Nous avons tous deux observé ces phénomènes à travers différentes expériences professionnelles dans le travail social au sens large : de l’animation et du handicap à l’insertion par le logement, l’addictologie ou la prévention spécialisée, en passant par la formation, la recherche et les activités militantes. Ces expériences nous ont fourni l’occasion de recueillir différentes observations et échanges avec des acteurs, qui ont alimenté le travail d’analyse restitué dans les pages qui suivent. Nous ne prétendons pas à une vérité scientifique et académique, mais cherchons avant tout à partager une réflexion tirée de nos expériences, de nos observations, de témoignages recueillis, dans l’espoir d’aider à penser, à résister, d’autres personnes qui partageraient des expériences ou réflexions similaires.
Ce que nous appellerons les logiques managériales sont un ensemble de façons de penser, de faire, d’organiser le travail, tirées du système idéologique du management marchand, considéré comme un bras armé des logiques capitalistes. Jusque dans le dernier quart du XXe siècle, le management se présentait comme la « science de la gestion » du monde de l’entreprise. Avec pour unique fonction de défendre les intérêts et la pérennité de l’entreprise – donc de ceux qui y détiennent le pouvoir. Ce système de pensée, ou idéologie, s’est étendu en s’adaptant aux évolutions sociales et politiques de notre société, caractérisée par un développement des logiques marchandes.

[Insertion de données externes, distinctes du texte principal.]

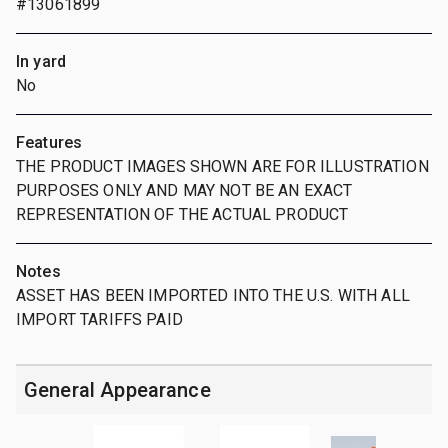
#13061899
In yard
No
Features
THE PRODUCT IMAGES SHOWN ARE FOR ILLUSTRATION
PURPOSES ONLY AND MAY NOT BE AN EXACT
REPRESENTATION OF THE ACTUAL PRODUCT
Notes
ASSET HAS BEEN IMPORTED INTO THE U.S. WITH ALL
IMPORT TARIFFS PAID
General Appearance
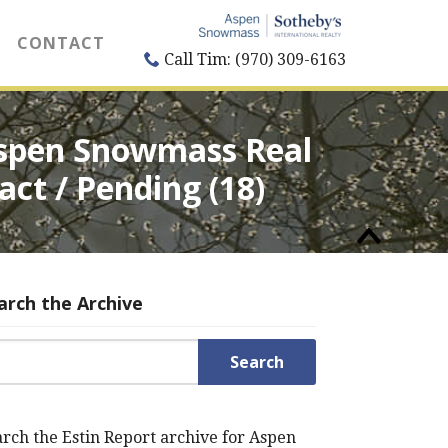
CONTACT
Call Tim: (970) 309-6163
 Aspen Snowmass Real
act / Pending (18)
arch the Archive
rch for:
rch the Estin Report archive for Aspen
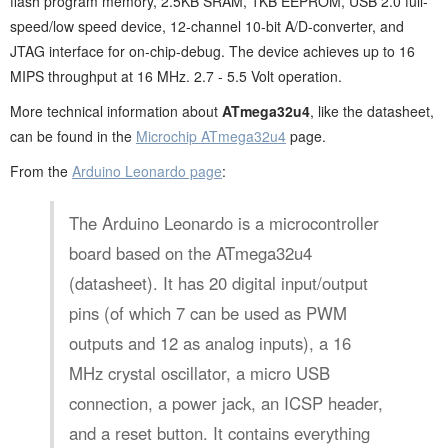
flash program memory, 2.5KB SRAM, 1KB EEPROM, USB 2.0 full-
speed/low speed device, 12-channel 10-bit A/D-converter, and
JTAG interface for on-chip-debug. The device achieves up to 16
MIPS throughput at 16 MHz. 2.7 - 5.5 Volt operation.
More technical information about
ATmega32u4
, like the datasheet,
can be found in the
Microchip ATmega32u4
page.
From the
Arduino Leonardo page
:
The Arduino Leonardo is a microcontroller
board based on the ATmega32u4
(datasheet). It has 20 digital input/output
pins (of which 7 can be used as PWM
outputs and 12 as analog inputs), a 16
MHz crystal oscillator, a micro USB
connection, a power jack, an ICSP header,
and a reset button. It contains everything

Ainsi, le management déborde du monde de l’entreprise, au fil des nouveaux marchés conquis, et s’immisce dans les domaines de la santé, du travail social, de la culture, de l’enseignement, de l’économie sociale et solidaire, des services publics au sens large…
En observant des tendances en cours dans les secteurs de la santé et du travail social, nous souhaitons montrer l’implication des logiques managériales marchandes dans la détérioration du sens et des conditions de travail subie par les acteurs de ces secteurs. Par-là, nous souhaitons montrer que ces évolutions dans l’organisation du travail ont des effets délétères sur des sphères professionnelles longtemps considérées comme totalement extérieures aux logiques marchandes et productivistes ; que, par conséquent, les personnes pouvant bénéficier de ces services (sociaux, sanitaires, éducatifs, etc.), subissent elles aussi les conséquences des réaménagements marchands. Cette invasion par les logiques managériales marchandes se présente comme un des assauts les plus révélateurs du capitalisme contre l’intérêt général.
Pour étayer ces analyses nous évoquerons dans un premier temps l’apparition et l’évolution de ce système idéologique managérial. On verra que d’après les idéologies dominantes, les « valeurs » de l’entreprise, ou plutôt ses injonctions à l’efficacité, à la performance et à la rentabilité, doivent se généraliser car elles seraient les plus rationnelles pour gérer une société. L’État gagnerait à fonctionner comme une entreprise, l’individu lui-même est incité à être « acteur » ou auto-entrepreneur de sa vie privée et professionnelle. Nous présenterons ensuite les principaux impacts de ces nouvelles façons de penser et de faire le travail que nous avons repérés dans les secteurs du social et de la santé.